Alors qu’en 2019, la branche maladie de la Sécurité sociale arrivait à l’équilibre après plusieurs années de déficit, Emmanuel Macron a relancé la politique des « caisses vides » : suppression du « forfait social » (contribution à la charge de l’employeur) pour les entreprises de moins de 250 salariéEs en mai 2018, engendrant une baisse d’un demi-milliard d’euros de recettes pour la Sécurité sociale ; réintroduction de l’exonération des cotisations sociales des heures supplémentaires (2019). Ces deux mesures non compensées par l’État marquent la fin du compromis historique de 1994 selon lequel l’État doit compenser à l’euro près « toute mesure de réduction ou d’exonération de cotisations de sécurité sociale pendant la durée de son application». Elles génèrent un manque à gagner appelant de facto des réformes et des économies pour le combler.

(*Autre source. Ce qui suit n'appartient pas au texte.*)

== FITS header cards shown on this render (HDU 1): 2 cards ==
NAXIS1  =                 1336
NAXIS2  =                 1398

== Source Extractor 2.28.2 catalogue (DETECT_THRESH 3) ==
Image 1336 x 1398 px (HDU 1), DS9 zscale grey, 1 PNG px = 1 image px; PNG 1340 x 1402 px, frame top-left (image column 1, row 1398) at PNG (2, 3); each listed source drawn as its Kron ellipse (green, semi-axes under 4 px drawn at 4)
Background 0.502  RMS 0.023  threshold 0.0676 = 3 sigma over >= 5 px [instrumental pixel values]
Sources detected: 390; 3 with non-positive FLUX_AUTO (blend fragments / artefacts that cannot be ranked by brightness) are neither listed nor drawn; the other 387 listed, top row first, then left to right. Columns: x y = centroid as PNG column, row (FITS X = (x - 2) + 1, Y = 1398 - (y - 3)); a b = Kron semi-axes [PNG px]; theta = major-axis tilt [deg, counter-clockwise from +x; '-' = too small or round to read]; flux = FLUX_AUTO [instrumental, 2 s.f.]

En 2020, la Commission des comptes de la Sécurité sociale estimait à 4,4 % le taux de croissance des dépenses de santé nécessaire pour compenser l’augmentation des dépenses liées au vieillissement de la population et aux innovations médicales. Mais les lois de financement de la Sécurité sociale de 2018 à 2020 ont confirmé la volonté de limiter les dépenses publiques de santé, puisque celles-ci, fixées dans le cadre de l’Objectif national de dépense d’assurance maladie (ONDAM), n’ont progressé que de 2,3 % à 2,5 % par an. Ces taux de croissance sont insuffisants pour faire face à la hausse des dépenses de soins. Alors que les personnelEs hospitaliers manifestaient depuis plus d’un an face à la dégradation des soins hospitaliers, l’ONDAM de 2021 prévoyait des économies de l’ordre de 4,2 milliards d’euros pour l’hôpital public. Même après les deux années de crise sanitaire au cours desquelles le sous-financement de l’hôpital public a été largement mis au jour, l’ONDAM (hors mesures liées au Covid et au Ségur de la Santé) pour l’hôpital n’augmentera que de 2,6 % en 2022. […]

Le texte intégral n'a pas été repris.